In terms of the cost base facing charities, we estimate that a typical organisation with an expenditure of £1m would need to factor in an increase in staffing costs of least £75,000 by 2024 to ensure staff are not worse off. This figure does not include the rise in National Insurance, rises in the minimum wage or the health and social care levy coming next year. Previously we estimated that, for charities to ensure that wages don’t fall in real terms as a result of inflation, they would need to spend an additional £2bn in 2024. The significant increases in inflation expectations set out in the Spring Statement mean that we now estimate £3.3bn would be required to meet this challenge.

Charities working to convince government to act on their priorities face an uphill battle this year

The Spring Statement leaves the government’s finances finely balanced, and their future uncertain. As a backdrop, this creates notable challenges for charities working on the full gamut of issues where government action could make a difference.

Tax revenues relative to the size of the economy are forecast to be at the highest levels since the 1940s, and in 2021/21 the government even received £37bn more than expected in extra tax receipts. However, government debt is set to be £41bn higher in 2022-23 than previously forecast. In addition, the costs of servicing this debt are now expected to be higher. Meanwhile, increases in inflation will leave the real spending power of government departments £15bn lower in 2022-23 than when they were set at the Spending Review.

The Ukraine crisis has added significant uncertainty to the global economy, and the Chancellor gave this as one of the leading reasons as to why he was reluctant to promise more spending at this time.
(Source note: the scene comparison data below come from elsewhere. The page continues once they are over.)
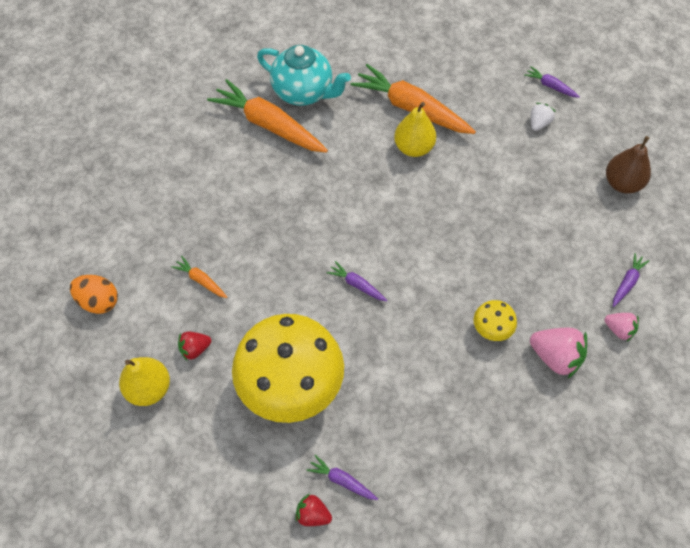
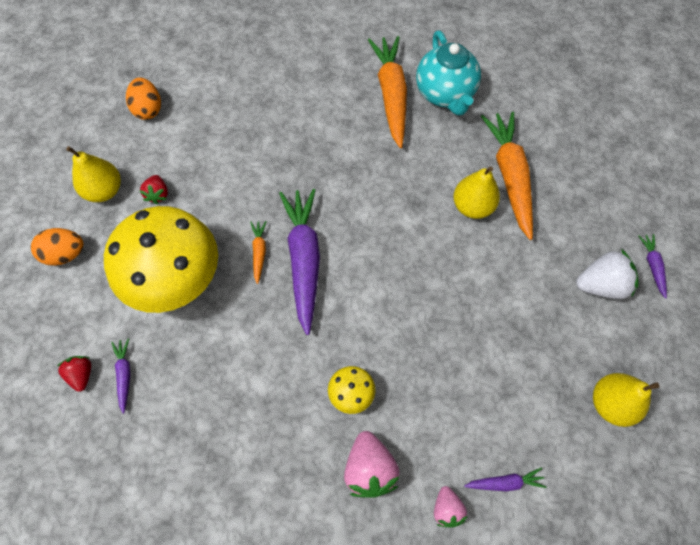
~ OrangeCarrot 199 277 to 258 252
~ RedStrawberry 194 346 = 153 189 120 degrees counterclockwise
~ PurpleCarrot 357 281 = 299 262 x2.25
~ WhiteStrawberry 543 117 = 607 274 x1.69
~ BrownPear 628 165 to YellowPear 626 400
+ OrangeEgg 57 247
The evidence of the past 6 years of Brexit debate has shown that uncertainty in the economy is usually linked to a level of paralysis, with both government and business unwilling to take additional risks or invest.

This mood music suggests that it’s likely to be even more challenging than it has already been for charities looking to convince government to spend to tackle the root causes of issues they’re working to solve. Whether their focus is on supporting the lowest income households or other groups, campaigners are likely to find themselves facing an uphill battle when it comes to spending by both national and local government – potentially compounding ongoing demand issues already in play.

Conclusion

After two years of navigating the pandemic, charities are facing their own second wave. The severe drop in living standards and squeeze on household finances due in the coming months will have major impacts on the people who rely on charities for a range of services – from basic necessities to support with complex mental health needs. At the same time, charitable incomes will be impacted by inflation, by people’s ability to donate and by tighter departmental and local authority spending (with cash awards set out at last year’s Spending Review now being eroded by inflation).

Doing more with less is a conundrum which has become all too familiar for the charity sector over the last two years. But it is a balancing act which will only become harder to pull off as time goes by. The Spring Statement provided few sources of optimism for charities, which will now need to plan for the long-haul of supporting people despite restrictions on their resources.